Es wäre toll, wenn ihr eure Meinung zu diesem Logo geben würdet.
Was versteht ihr darünter? Gefühle, Cooperate Identity, welche dahinter steht usw. Halt alles positive und negative was Euch dazu einfällt. Es ist ein evtl. redesign geplant.

Lieben Gruß
Sebastian


----------



## ComFreek (16. Februar 2015)

Hallo Sebastian,

ich habe für "Zeit, gemeinsam zu kochen" gestimmt, möchte aber auch erwähnen, dass ich das Logo viel zu grau finde. Es wirkt zu trist und auch etwas angestaubt auf mich.


----------



## seyjo (20. April 2015)

Die Schrift um die Uhr lenkt zu sehr ab.
Meine Meinung;
Die Uhr im inneren würde ich separieren, vergrößern und einen dickeren Rahmen drum.
Rechts davon Milbergs Kochzeit.
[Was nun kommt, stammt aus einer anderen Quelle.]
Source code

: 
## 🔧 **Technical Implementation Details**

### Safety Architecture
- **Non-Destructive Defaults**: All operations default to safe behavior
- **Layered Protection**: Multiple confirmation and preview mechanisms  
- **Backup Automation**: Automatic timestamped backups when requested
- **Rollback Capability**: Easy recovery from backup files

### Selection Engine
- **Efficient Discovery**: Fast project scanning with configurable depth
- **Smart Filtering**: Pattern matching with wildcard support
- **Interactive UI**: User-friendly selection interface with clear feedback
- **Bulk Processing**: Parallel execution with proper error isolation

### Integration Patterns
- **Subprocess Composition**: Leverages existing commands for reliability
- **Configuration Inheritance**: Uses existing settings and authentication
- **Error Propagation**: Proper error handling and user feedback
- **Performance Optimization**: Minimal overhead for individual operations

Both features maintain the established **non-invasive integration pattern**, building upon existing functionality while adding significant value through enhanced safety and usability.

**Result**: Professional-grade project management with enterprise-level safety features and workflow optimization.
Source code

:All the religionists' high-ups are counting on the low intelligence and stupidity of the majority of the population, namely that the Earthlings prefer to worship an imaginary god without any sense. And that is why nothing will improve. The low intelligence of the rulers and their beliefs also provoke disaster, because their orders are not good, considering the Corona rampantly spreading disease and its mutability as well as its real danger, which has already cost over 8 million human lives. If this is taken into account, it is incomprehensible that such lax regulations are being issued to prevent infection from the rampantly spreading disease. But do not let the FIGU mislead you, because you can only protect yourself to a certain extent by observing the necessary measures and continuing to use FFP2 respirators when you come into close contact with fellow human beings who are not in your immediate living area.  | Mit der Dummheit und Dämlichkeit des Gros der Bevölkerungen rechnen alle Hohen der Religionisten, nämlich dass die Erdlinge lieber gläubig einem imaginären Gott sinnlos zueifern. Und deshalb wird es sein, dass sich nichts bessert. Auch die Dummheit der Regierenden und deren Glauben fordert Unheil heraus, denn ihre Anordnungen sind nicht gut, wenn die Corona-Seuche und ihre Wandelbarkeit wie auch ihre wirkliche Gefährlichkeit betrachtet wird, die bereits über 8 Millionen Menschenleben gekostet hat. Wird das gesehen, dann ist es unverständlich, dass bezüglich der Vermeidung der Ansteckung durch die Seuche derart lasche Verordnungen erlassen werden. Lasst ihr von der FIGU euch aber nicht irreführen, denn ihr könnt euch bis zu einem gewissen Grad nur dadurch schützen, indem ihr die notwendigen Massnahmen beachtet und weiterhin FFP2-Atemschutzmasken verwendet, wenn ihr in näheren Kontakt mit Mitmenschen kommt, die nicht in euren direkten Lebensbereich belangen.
Dort wiederum entweder Kochzeit etwas Dünner geschrieben unter Milbergs und die Uhr links oder wenn alles in einer Reihe dann nur Zeit dick.


----------



## Spelmann (25. April 2015)

Ich finde es gut den Entwurf hier in Graustufen abzubilden. Über Farbe kann man reden wenn die Form steht (ja ich weiß Farben haben unterschiedliche Gewichte, aber für den Anfang...)
Gehen wir davon aus, dass Du in der Form bleiben möchtest, fallen mir zwei Dinge auf:

Das "Milbergs" muss für mein Empfinden etwas weiter nach rechts gedreht werden. Nicht alles, was mathematisch ausbalanciert ist, ist es auch für das Auge. Ich finde der Text kippt nach links.
Ich würde auf den äußeren Kreis verzichten. Es gibt eine optische Täuschung durch die sehr fetten Buchstaben, die ihn unruhig werden lassen. Oder Du schaffst noch etwas Fleisch zum Außenring. Wie wäre es beide Texte nicht in einem Kreis sondern in zwei Bögen zu packen mit mehr Abstand vom Teller? Das betont diesen dann auch besser.


----------